The Challenge: Scaling Repairability
Right to Repair does not simply mean “repair more.”
It means establishing repair as a scalable, auditable process.
This requires three fundamental shifts:
-
Standardized Repair Workflows
Every intervention must be structured, repeatable, and documented. -
End-to-End Asset Transparency
A complete lifecycle view of machines, including failures and interventions. -
Integrated Spare Parts Management
Clear visibility, allocation, and traceability of components.
Industrial Reality: Facts & Strategic Numbers
For Operations Leaders and Compliance Teams, these benchmarks define the baseline for 2026:
- Regulatory Pressure: Over 70% of industrial companies in Europe expect new requirements around repairability and lifecycle transparency within the next 2–3 years.
- Documentation Gap: More than 60% of maintenance activities are not digitally documented in a structured way.
- Spare Parts Inefficiency: Up to 30% of spare parts are unavailable or misallocated when needed.
- Downtime Impact: Unplanned downtime still consumes 10–12% of production capacity in asset-heavy industries.
The Solution: From Policy to Execution
Regulations alone do not solve operational problems.
Companies need systems that translate repair requirements into executable processes.
This is where platforms like WAKU Care come in.
Instead of just managing maintenance, WAKU Care enables true operationalization of repairability:
- Digital device records capturing every repair
- Guided workflows to standardize execution
- Linking spare parts with service cases
- Central data layer for audit and optimization
WAKU Care: The Execution Layer for Right to Repair
If Right to Repair represents the regulatory layer, WAKU Care is the operational execution layer.
It ensures:
- Traceability: Every repair is documented and audit-ready
- Consistency: Processes are standardized instead of individual
- Transparency: Asset status and history are always accessible
- Continuous Learning: Every repair improves future decisions
The Bottom Line
Right to Repair is forcing companies to close a long-ignored gap:
the gap between repair as a capability and repair as a system.

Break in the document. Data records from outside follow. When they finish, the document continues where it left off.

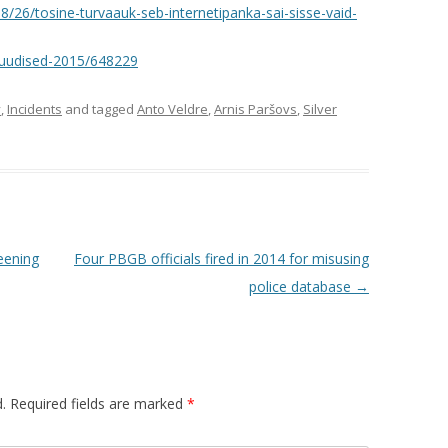
8/26/tosine-turvaauk-seb-internetipanka-sai-sisse-vaid-
-uudised-2015/648229
y
,
Incidents
and tagged
Anto Veldre
,
Arnis Paršovs
,
Silver
eening
Four PBGB officials fired in 2014 for misusing
police database
→
.
Required fields are marked
*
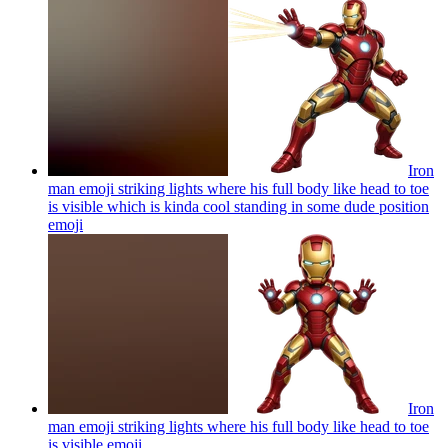
Iron
man emoji striking lights where his full body like head to toe
is visible which is kinda cool standing in some dude position
emoji
Iron
man emoji striking lights where his full body like head to toe
is visible
emoji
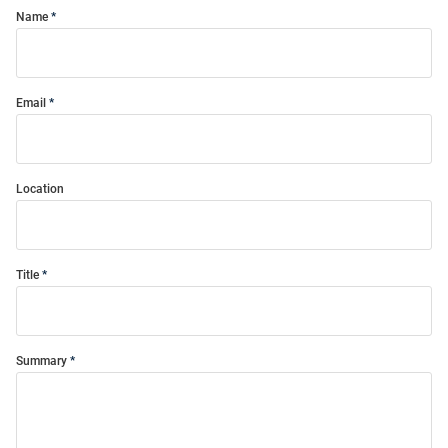
Name
Email
Location
Title
Summary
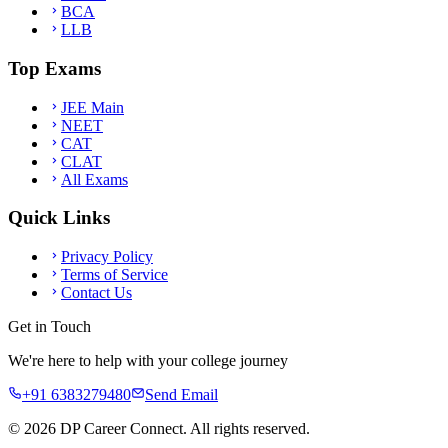
BCA
LLB
Top Exams
JEE Main
NEET
CAT
CLAT
All Exams
Quick Links
Privacy Policy
Terms of Service
Contact Us
Get in Touch
We're here to help with your college journey
+91 6383279480
Send Email
©
2026
DP Career Connect. All rights reserved.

In 2026, success will not be defined by who is compliant —
but by who turns repair into a scalable competitive advantage.
Technical FAQ for Right to Repair in Industrial Operations
Q: What does Right to Repair mean for industrial companies?
A: Companies must ensure that assets remain repairable over extended lifecycles, including spare part availability, standardized processes, and transparent maintenance records.
Q: Why is documentation becoming critical?
A: Compliance increasingly depends on proving that repairs were performed correctly and consistently, which requires structured digital records.
Q: How do spare parts impact compliance?
A: Availability and traceability of spare parts are central to both operational performance and regulatory compliance.
Q: Why are traditional maintenance systems insufficient?
A: Many legacy systems are fragmented and not designed for lifecycle transparency, auditability, or process standardization.
Q: What role does WAKU Care play in this context?
A: WAKU Care provides a centralized platform to standardize, document, and optimize repair processes, translating regulatory requirements into executable operations.